Several commentators pointed out that Hands’s comments were in contravention of the ministerial code, which says ministers have a responsibility to maintain a united front in public once decisions have been made. 

Finding talent for the digital, data and technology profession is a key strand of the scheme; of the 1,072 people that comprised the Fast Stream’s 2021 intake, 100 joined the specialised DDaT track. This made the digital profession the second-most popular specialism, behind only project-management, which recruited 103 fast streamers. Some 404 people joined the generalist scheme, which aims to provide graduate recruits with “the opportunity to undertake a wide variety of roles to establish your strengths and leadership potential”.

Unions and former ministers have slammed the decision to axe next year’s intake. 

Dave Penman, general secretary of the FDA, said the decision smacked of “virtue-signalling short termism”, while Garry Graham, deputy general secretary at the Prospect union, called it a “chaotic and damaging” move.

Stopping the Fast Stream was described by former Cabinet Office minister David Lidington as a “very foolish” plan.

And former Tory leader William Hague said the civil service “needs more fast streamers if it is to be reinvented, but instead the government has opted for retrenchment”.

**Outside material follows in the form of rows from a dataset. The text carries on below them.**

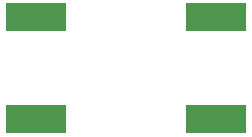
<source format=gbs>
%TF.GenerationSoftware,KiCad,Pcbnew,(5.1.10)-1*%
%TF.CreationDate,2021-09-17T13:17:30-04:00*%
%TF.ProjectId,ATTEN1,41545445-4e31-42e6-9b69-6361645f7063,rev?*%
%TF.SameCoordinates,Original*%
%TF.FileFunction,Soldermask,Bot*%
%TF.FilePolarity,Negative*%
%FSLAX46Y46*%
G04 Gerber Fmt 4.6, Leading zero omitted, Abs format (unit mm)*
G04 Created by KiCad (PCBNEW (5.1.10)-1) date 2021-09-17 13:17:30*
%MOMM*%
%LPD*%
G01*
G04 APERTURE LIST*
%ADD10R,5.080000X2.413000*%
G04 APERTURE END LIST*
D10*
%TO.C,P1*%
X30480000Y-34163000D03*
X30480000Y-25527000D03*
%TD*%
%TO.C,P6*%
X45720000Y-25527000D03*
X45720000Y-34163000D03*
%TD*%
M02*

</source>
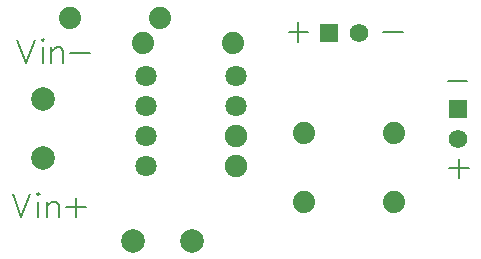
<source format=gtl>
G04 Layer: TopLayer*
G04 EasyEDA v6.5.34, 2023-11-29 11:21:28*
G04 ccee1c66621a4ec499711ebfef85393d,bee4cb2541bd470ea98a159692ad20ec,10*
G04 Gerber Generator version 0.2*
G04 Scale: 100 percent, Rotated: No, Reflected: No *
G04 Dimensions in millimeters *
G04 leading zeros omitted , absolute positions ,4 integer and 5 decimal *
%FSLAX45Y45*%
%MOMM*%

%ADD10C,0.2032*%
%ADD11C,1.8796*%
%ADD12C,1.8000*%
%ADD13C,1.9050*%
%ADD14R,1.5748X1.5748*%
%ADD15C,1.5748*%
%ADD16C,2.0000*%

%LPD*%
D10*
X889000Y6415278D02*
G01*
X962913Y6221476D01*
X1036828Y6415278D02*
G01*
X962913Y6221476D01*
X1097787Y6415278D02*
G01*
X1106931Y6406134D01*
X1116329Y6415278D01*
X1106931Y6424676D01*
X1097787Y6415278D01*
X1106931Y6350762D02*
G01*
X1106931Y6221476D01*
X1177289Y6350762D02*
G01*
X1177289Y6221476D01*
X1177289Y6313678D02*
G01*
X1204976Y6341363D01*
X1223263Y6350762D01*
X1250950Y6350762D01*
X1269492Y6341363D01*
X1278889Y6313678D01*
X1278889Y6221476D01*
X1339850Y6304534D02*
G01*
X1505965Y6304534D01*
X850900Y5107178D02*
G01*
X924813Y4913376D01*
X998728Y5107178D02*
G01*
X924813Y4913376D01*
X1059687Y5107178D02*
G01*
X1068831Y5098034D01*
X1078229Y5107178D01*
X1068831Y5116576D01*
X1059687Y5107178D01*
X1068831Y5042662D02*
G01*
X1068831Y4913376D01*
X1139189Y5042662D02*
G01*
X1139189Y4913376D01*
X1139189Y5005578D02*
G01*
X1166876Y5033263D01*
X1185163Y5042662D01*
X1212850Y5042662D01*
X1231392Y5033263D01*
X1240789Y5005578D01*
X1240789Y4913376D01*
X1384807Y5079492D02*
G01*
X1384807Y4913376D01*
X1301750Y4996434D02*
G01*
X1467865Y4996434D01*
X4629658Y5409692D02*
G01*
X4629658Y5243576D01*
X4546600Y5326634D02*
G01*
X4712970Y5326634D01*
X4533900Y6063234D02*
G01*
X4700270Y6063234D01*
X3270758Y6565392D02*
G01*
X3270758Y6399276D01*
X3187700Y6482334D02*
G01*
X3354070Y6482334D01*
X3987800Y6482334D02*
G01*
X4154170Y6482334D01*
D11*
G01*
X1955800Y6388100D03*
G01*
X2717800Y6388100D03*
G01*
X4076700Y5041900D03*
G01*
X3314700Y5041900D03*
G01*
X4076700Y5626100D03*
G01*
X3314700Y5626100D03*
G01*
X1333500Y6604000D03*
G01*
X2095500Y6604000D03*
D12*
G01*
X1981200Y6108700D03*
G01*
X1981200Y5854700D03*
G01*
X1981200Y5600700D03*
G01*
X1981200Y5346700D03*
D13*
G01*
X2743200Y5346700D03*
D12*
G01*
X2743200Y5854700D03*
G01*
X2743200Y6108700D03*
D13*
G01*
X2743200Y5600700D03*
D14*
G01*
X4622800Y5829300D03*
D15*
G01*
X4622800Y5575300D03*
D14*
G01*
X3530600Y6477000D03*
D15*
G01*
X3784600Y6477000D03*
D16*
G01*
X1870455Y4711700D03*
G01*
X2371343Y4711700D03*
G01*
X1104900Y5914644D03*
G01*
X1104900Y5413755D03*
M02*

</source>
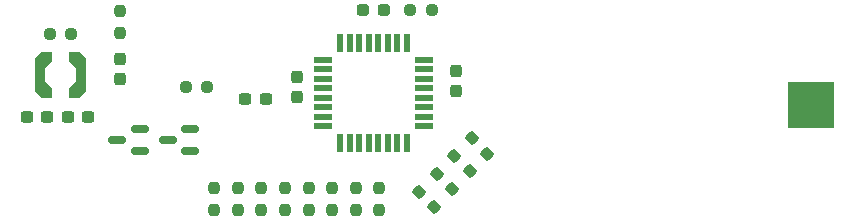
<source format=gbr>
%TF.GenerationSoftware,KiCad,Pcbnew,8.0.5*%
%TF.CreationDate,2024-12-02T23:37:23+00:00*%
%TF.ProjectId,piano-board,7069616e-6f2d-4626-9f61-72642e6b6963,rev?*%
%TF.SameCoordinates,Original*%
%TF.FileFunction,Paste,Top*%
%TF.FilePolarity,Positive*%
%FSLAX46Y46*%
G04 Gerber Fmt 4.6, Leading zero omitted, Abs format (unit mm)*
G04 Created by KiCad (PCBNEW 8.0.5) date 2024-12-02 23:37:23*
%MOMM*%
%LPD*%
G01*
G04 APERTURE LIST*
G04 Aperture macros list*
%AMRoundRect*
0 Rectangle with rounded corners*
0 $1 Rounding radius*
0 $2 $3 $4 $5 $6 $7 $8 $9 X,Y pos of 4 corners*
0 Add a 4 corners polygon primitive as box body*
4,1,4,$2,$3,$4,$5,$6,$7,$8,$9,$2,$3,0*
0 Add four circle primitives for the rounded corners*
1,1,$1+$1,$2,$3*
1,1,$1+$1,$4,$5*
1,1,$1+$1,$6,$7*
1,1,$1+$1,$8,$9*
0 Add four rect primitives between the rounded corners*
20,1,$1+$1,$2,$3,$4,$5,0*
20,1,$1+$1,$4,$5,$6,$7,0*
20,1,$1+$1,$6,$7,$8,$9,0*
20,1,$1+$1,$8,$9,$2,$3,0*%
%AMFreePoly0*
4,1,11,1.015000,1.170000,0.435000,0.575000,0.435000,-0.575000,1.015000,-1.170000,1.015000,-1.945000,0.125000,-1.945000,-0.435000,-1.395000,-0.435000,1.395000,0.125000,1.945000,1.015000,1.945000,1.015000,1.170000,1.015000,1.170000,$1*%
%AMFreePoly1*
4,1,11,0.435000,1.395000,0.435000,-1.395000,-0.125000,-1.945000,-1.015000,-1.945000,-1.015000,-1.170000,-0.435000,-0.575000,-0.435000,0.575000,-1.015000,1.170000,-1.015000,1.945000,-0.125000,1.945000,0.435000,1.395000,0.435000,1.395000,$1*%
G04 Aperture macros list end*
%ADD10RoundRect,0.237500X-0.237500X0.250000X-0.237500X-0.250000X0.237500X-0.250000X0.237500X0.250000X0*%
%ADD11RoundRect,0.237500X0.287500X0.237500X-0.287500X0.237500X-0.287500X-0.237500X0.287500X-0.237500X0*%
%ADD12FreePoly0,180.000000*%
%ADD13FreePoly1,180.000000*%
%ADD14RoundRect,0.237500X-0.344715X0.008839X0.008839X-0.344715X0.344715X-0.008839X-0.008839X0.344715X0*%
%ADD15RoundRect,0.237500X0.250000X0.237500X-0.250000X0.237500X-0.250000X-0.237500X0.250000X-0.237500X0*%
%ADD16RoundRect,0.237500X-0.300000X-0.237500X0.300000X-0.237500X0.300000X0.237500X-0.300000X0.237500X0*%
%ADD17RoundRect,0.237500X-0.237500X0.300000X-0.237500X-0.300000X0.237500X-0.300000X0.237500X0.300000X0*%
%ADD18R,1.600000X0.550000*%
%ADD19R,0.550000X1.600000*%
%ADD20RoundRect,0.150000X0.587500X0.150000X-0.587500X0.150000X-0.587500X-0.150000X0.587500X-0.150000X0*%
%ADD21RoundRect,0.237500X0.300000X0.237500X-0.300000X0.237500X-0.300000X-0.237500X0.300000X-0.237500X0*%
%ADD22RoundRect,0.237500X0.237500X-0.300000X0.237500X0.300000X-0.237500X0.300000X-0.237500X-0.300000X0*%
%ADD23RoundRect,0.237500X-0.250000X-0.237500X0.250000X-0.237500X0.250000X0.237500X-0.250000X0.237500X0*%
%ADD24R,4.000000X4.000000*%
G04 APERTURE END LIST*
D10*
%TO.C,R6*%
X196500000Y-58087500D03*
X196500000Y-59912500D03*
%TD*%
%TO.C,R8*%
X200500000Y-58087500D03*
X200500000Y-59912500D03*
%TD*%
D11*
%TO.C,D1*%
X200874999Y-43000000D03*
X199125001Y-43000000D03*
%TD*%
D12*
%TO.C,L1*%
X175265000Y-48500000D03*
D13*
X171735000Y-48500000D03*
%TD*%
D14*
%TO.C,R12*%
X208354765Y-53854765D03*
X209645235Y-55145235D03*
%TD*%
D10*
%TO.C,R4*%
X192500000Y-58087500D03*
X192500000Y-59912500D03*
%TD*%
D15*
%TO.C,R15*%
X174412500Y-45000000D03*
X172587500Y-45000000D03*
%TD*%
D16*
%TO.C,C5*%
X170637499Y-52000000D03*
X172362501Y-52000000D03*
%TD*%
D10*
%TO.C,R5*%
X194500000Y-58087500D03*
X194500000Y-59912500D03*
%TD*%
D17*
%TO.C,C2*%
X178500000Y-47137498D03*
X178500000Y-48862500D03*
%TD*%
D18*
%TO.C,U1*%
X204250000Y-52800000D03*
X204250000Y-52000000D03*
X204250000Y-51200000D03*
X204250000Y-50400000D03*
X204250000Y-49600000D03*
X204250000Y-48800000D03*
X204250000Y-48000000D03*
X204250000Y-47200000D03*
D19*
X202800000Y-45750000D03*
X202000000Y-45750000D03*
X201200000Y-45750000D03*
X200400000Y-45750000D03*
X199600000Y-45750000D03*
X198800000Y-45750000D03*
X198000000Y-45750000D03*
X197200000Y-45750000D03*
D18*
X195750000Y-47200000D03*
X195750000Y-48000000D03*
X195750000Y-48800000D03*
X195750000Y-49600000D03*
X195750000Y-50400000D03*
X195750000Y-51200000D03*
X195750000Y-52000000D03*
X195750000Y-52800000D03*
D19*
X197200000Y-54250000D03*
X198000000Y-54250000D03*
X198800000Y-54250000D03*
X199600000Y-54250000D03*
X200400000Y-54250000D03*
X201200000Y-54250000D03*
X202000000Y-54250000D03*
X202800000Y-54250000D03*
%TD*%
D17*
%TO.C,C4*%
X193500000Y-48637499D03*
X193500000Y-50362501D03*
%TD*%
D20*
%TO.C,Q1*%
X180194858Y-54950000D03*
X180194858Y-53050000D03*
X178319857Y-54000000D03*
%TD*%
D21*
%TO.C,C6*%
X175862501Y-52000000D03*
X174137499Y-52000000D03*
%TD*%
D10*
%TO.C,R7*%
X198500000Y-58087500D03*
X198500000Y-59912500D03*
%TD*%
%TO.C,R2*%
X188500000Y-58087500D03*
X188500000Y-59912500D03*
%TD*%
%TO.C,R3*%
X190500000Y-58087500D03*
X190500000Y-59912500D03*
%TD*%
D22*
%TO.C,C3*%
X207000000Y-49862501D03*
X207000000Y-48137499D03*
%TD*%
D10*
%TO.C,FB1*%
X178500000Y-43087500D03*
X178500000Y-44912500D03*
%TD*%
D23*
%TO.C,R13*%
X184087500Y-49500000D03*
X185912500Y-49500000D03*
%TD*%
D10*
%TO.C,R1*%
X186500000Y-58087500D03*
X186500000Y-59912500D03*
%TD*%
D21*
%TO.C,C1*%
X190862501Y-50500000D03*
X189137499Y-50500000D03*
%TD*%
D14*
%TO.C,R9*%
X203854765Y-58354765D03*
X205145235Y-59645235D03*
%TD*%
D24*
%TO.C,BT1*%
X237000000Y-51000000D03*
%TD*%
D20*
%TO.C,Q2*%
X184437500Y-54950000D03*
X184437500Y-53050000D03*
X182562499Y-54000000D03*
%TD*%
D23*
%TO.C,R14*%
X203087500Y-43000000D03*
X204912500Y-43000000D03*
%TD*%
D14*
%TO.C,R10*%
X205354765Y-56854765D03*
X206645235Y-58145235D03*
%TD*%
%TO.C,R11*%
X206854765Y-55354765D03*
X208145235Y-56645235D03*
%TD*%
M02*

</source>
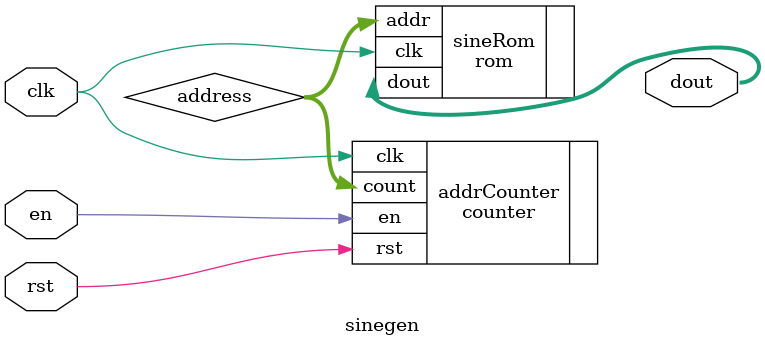
<source format=sv>
module sinegen#(
    parameter A_WIDTH = 8,
              D_WIDTH = 8
)(
    //signals
    input logic         clk,
    input logic         rst,
    input logic         en,
    output logic [D_WIDTH-1:0] dout
);

    logic [A_WIDTH-1:0]     address;

counter addrCounter (
    .clk(clk),
    .rst (rst),
    .en (en),
    .count (address)
);

rom sineRom (
    .clk (clk),
    .addr (address),
    .dout (dout)
);

endmodule

</source>
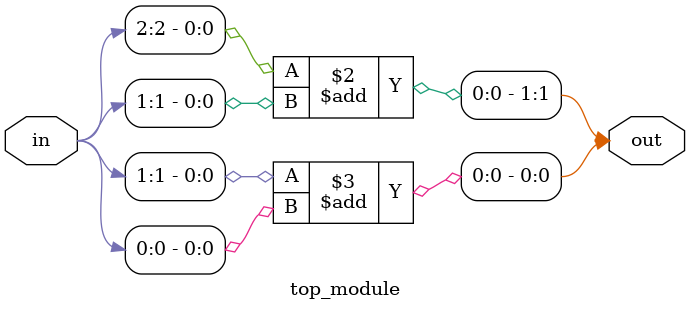
<source format=sv>
module top_module (
    input [2:0] in,
    output reg [1:0] out
);

always @(*)
begin
    out[1] = in[2] + in[1];
    out[0] = in[1] + in[0];
end

endmodule

</source>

A government Spokesperson said: “We are committed to attracting the most talented young people to public service. As we reform the Fast Stream to focus more on specialist skills, training and regional representation, we are pausing the cycle of recruitment for 2023. Fast Stream places for this autumn will be honoured and other direct entry schemes will continue. We will continue to bring in diverse talent and expand roles and opportunities outside of London as we deliver a leaner and more cost-effective civil service.”